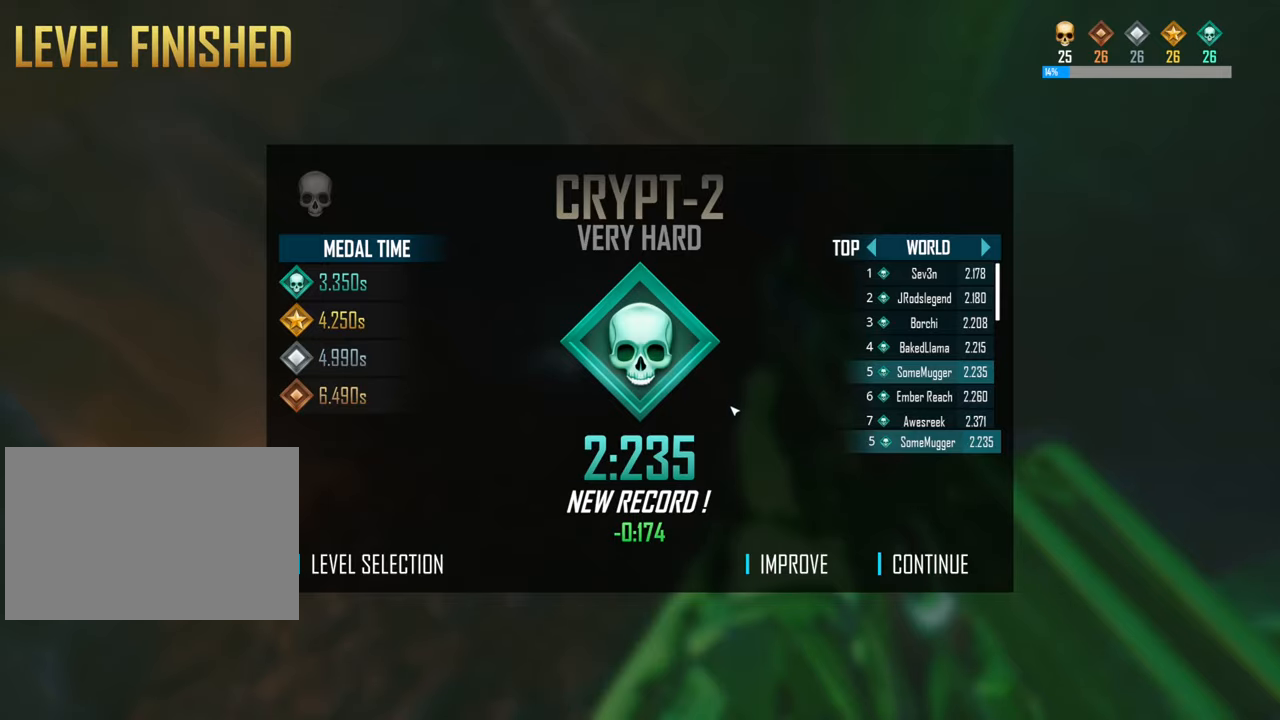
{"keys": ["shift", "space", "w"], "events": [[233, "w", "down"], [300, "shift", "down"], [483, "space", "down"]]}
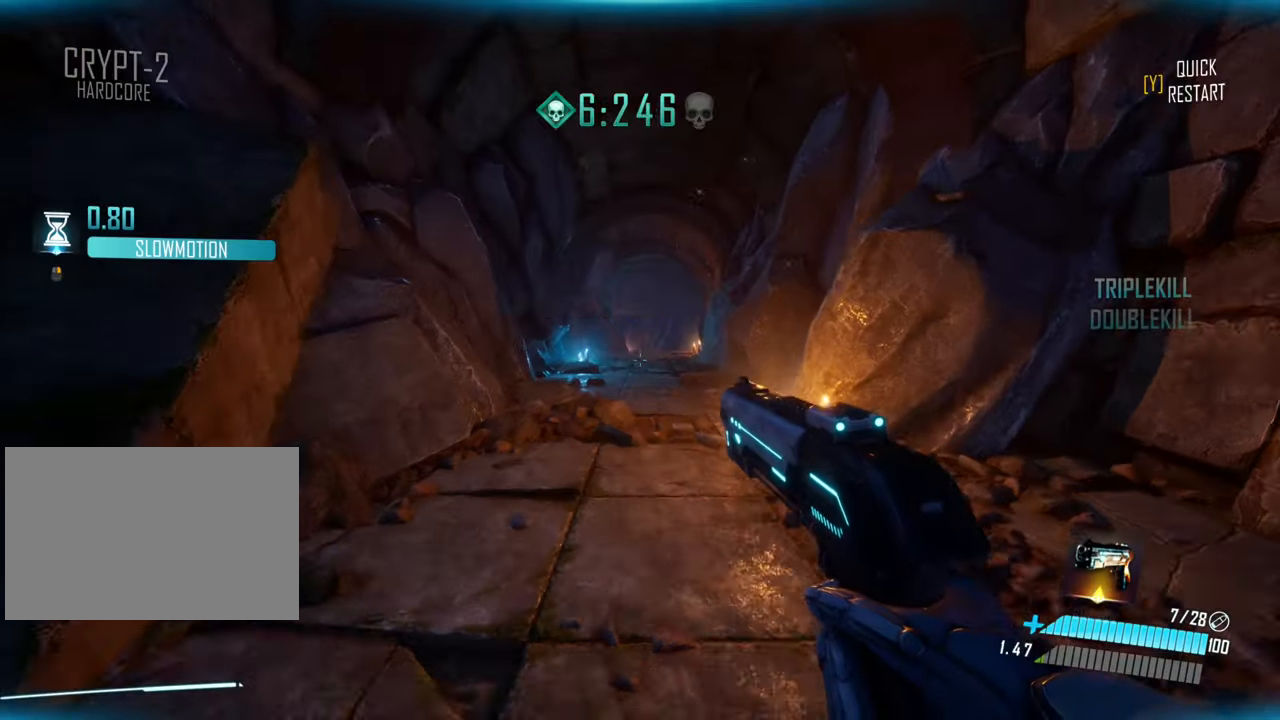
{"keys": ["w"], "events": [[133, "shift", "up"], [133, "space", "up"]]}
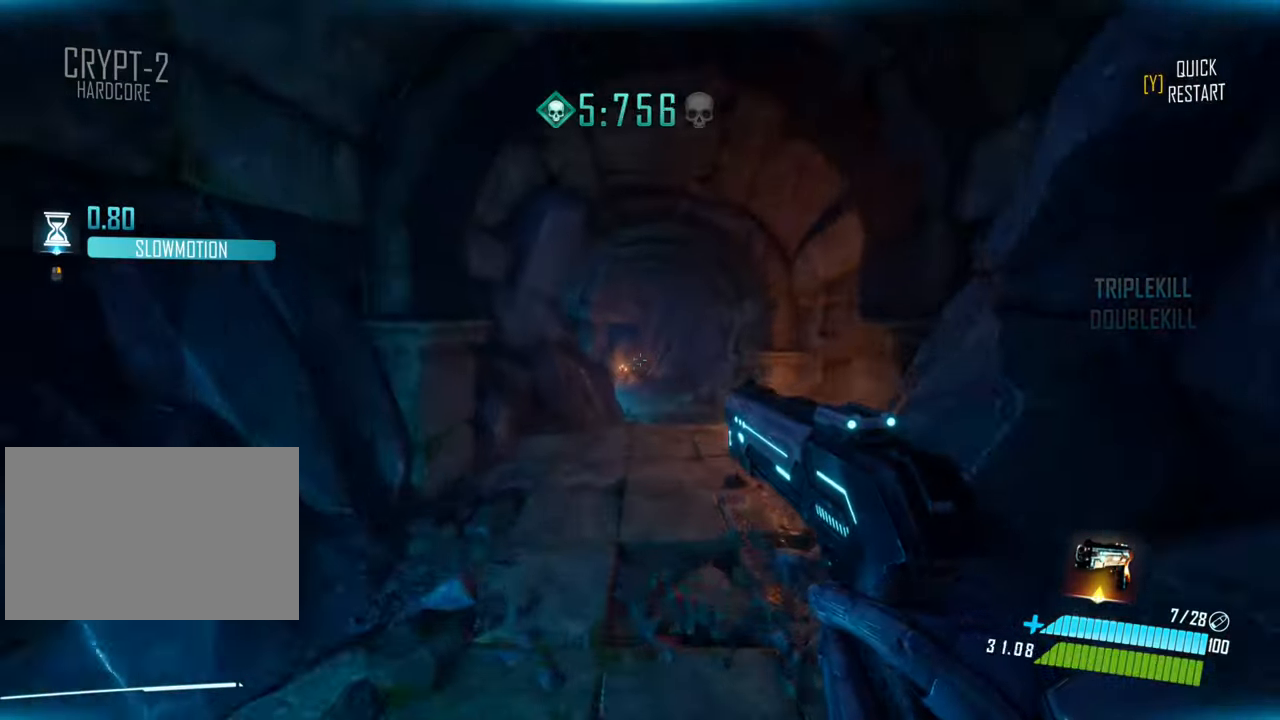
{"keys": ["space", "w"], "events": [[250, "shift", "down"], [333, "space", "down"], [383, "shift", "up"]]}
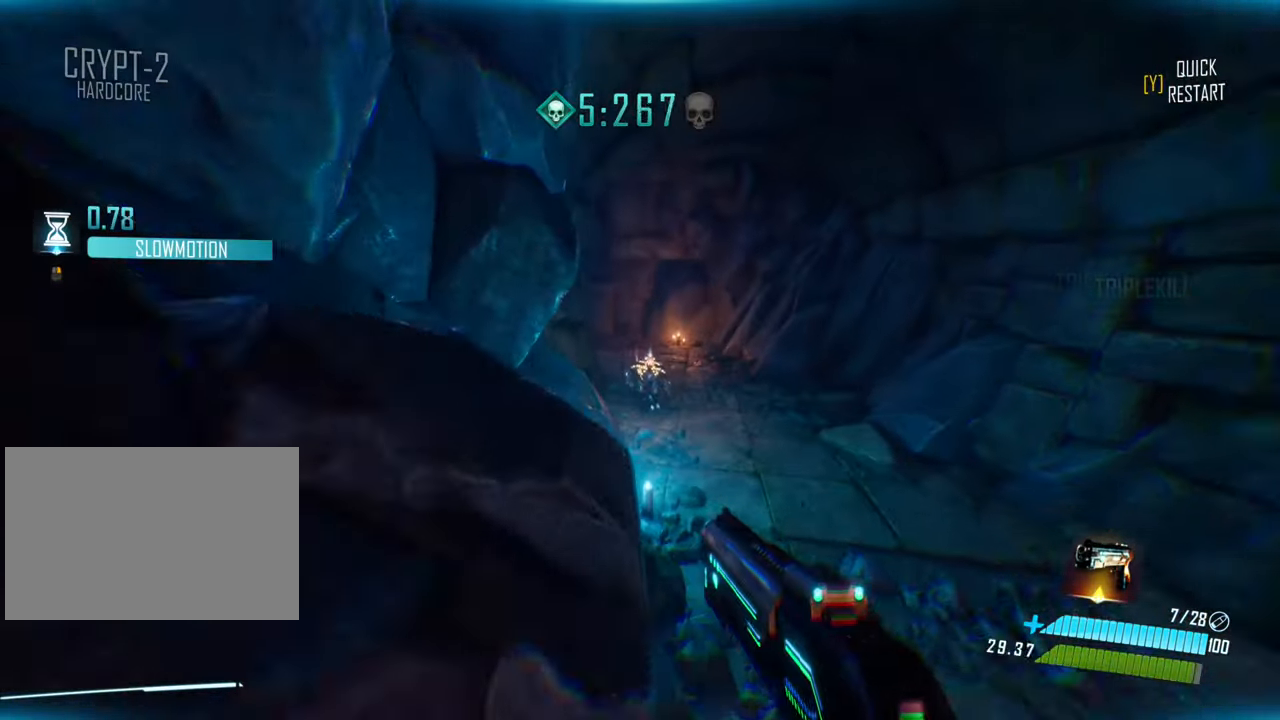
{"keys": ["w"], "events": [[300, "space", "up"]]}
+===+
Reproduce the whole listing verbatim and keep all pictures out of it.

{"keys": ["shift", "space", "w"], "events": [[233, "w", "down"], [300, "shift", "down"], [483, "space", "down"]]}
{"keys": ["w"], "events": [[133, "shift", "up"], [133, "space", "up"]]}
{"keys": ["space", "w"], "events": [[250, "shift", "down"], [333, "space", "down"], [383, "shift", "up"]]}
{"keys": ["w"], "events": [[300, "space", "up"]]}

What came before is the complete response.